[Problem to solve]:
Your copy of the listing should be exact and should contain no pictures.
(Data Opens)
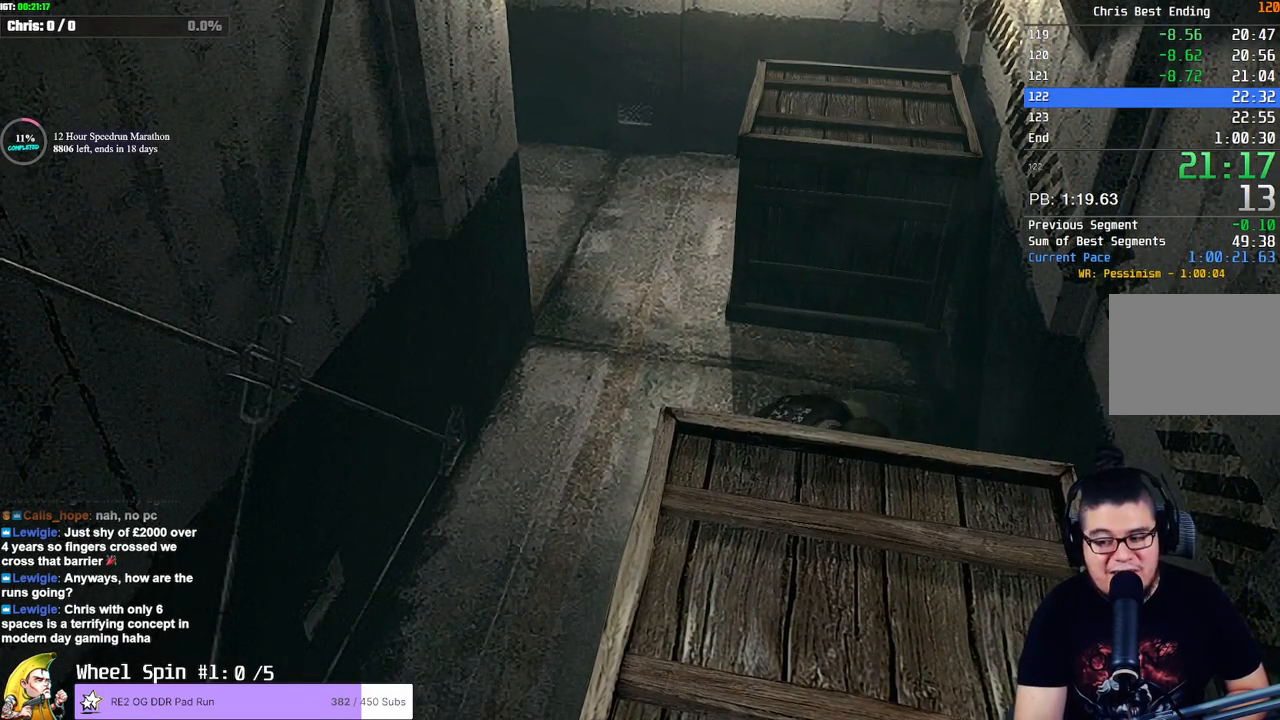
{"dt_ms": 500, "buttons": [], "left_stick": "down", "right_stick": "center", "events": []}
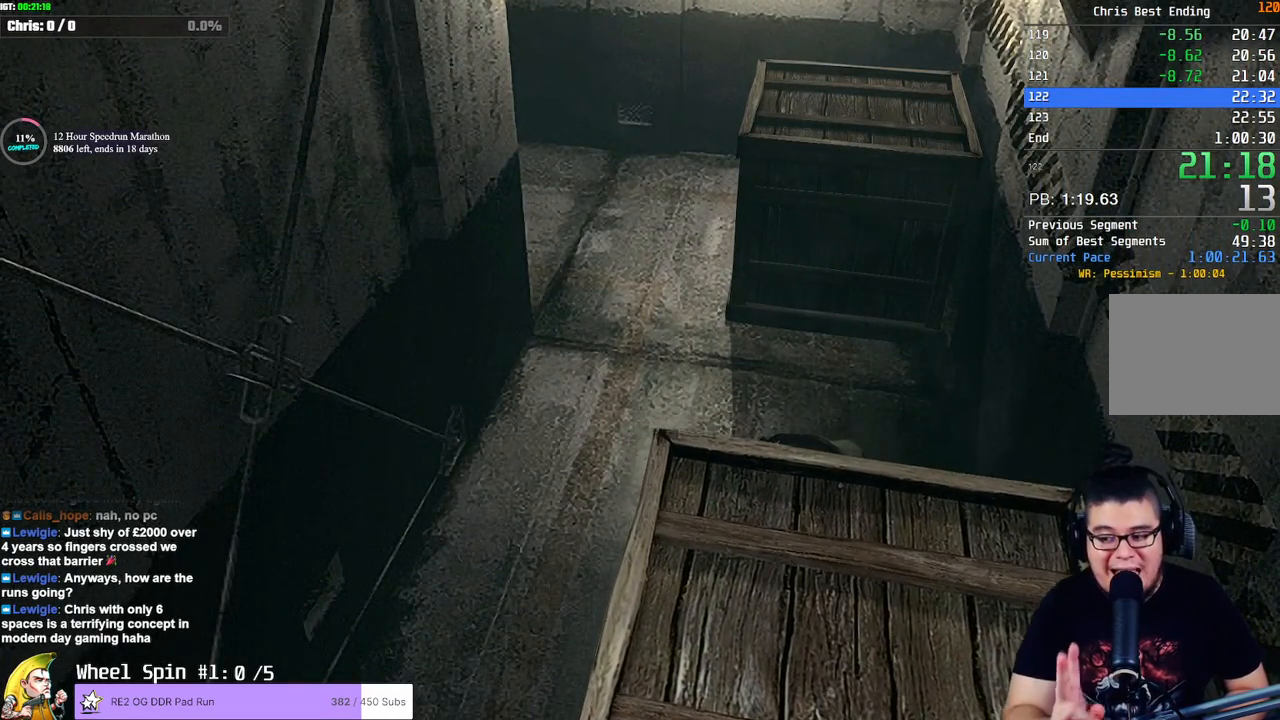
{"dt_ms": 500, "buttons": [], "left_stick": "down", "right_stick": "center", "events": []}
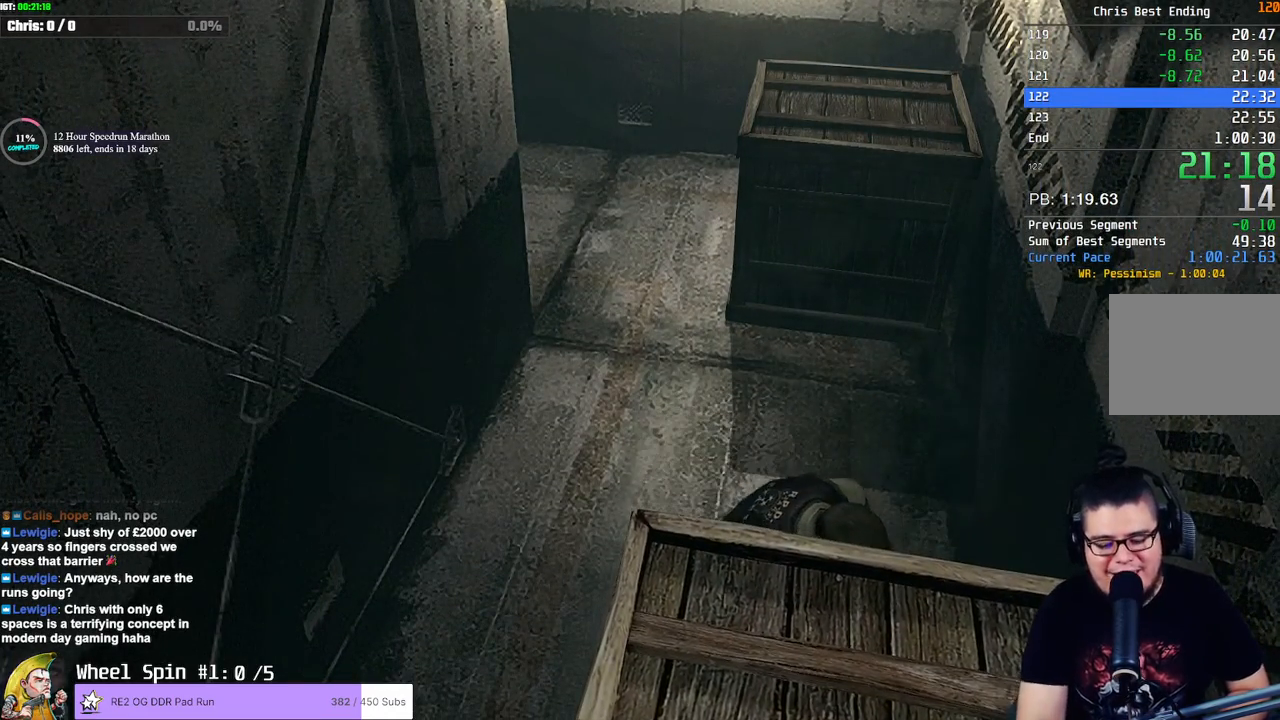
{"dt_ms": 500, "buttons": [], "left_stick": "down", "right_stick": "center", "events": []}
(Data Closes)
[Result of the exercise]:
{"dt_ms": 500, "buttons": [], "left_stick": "down", "right_stick": "center", "events": []}
{"dt_ms": 500, "buttons": [], "left_stick": "down", "right_stick": "center", "events": []}
{"dt_ms": 500, "buttons": [], "left_stick": "down", "right_stick": "center", "events": []}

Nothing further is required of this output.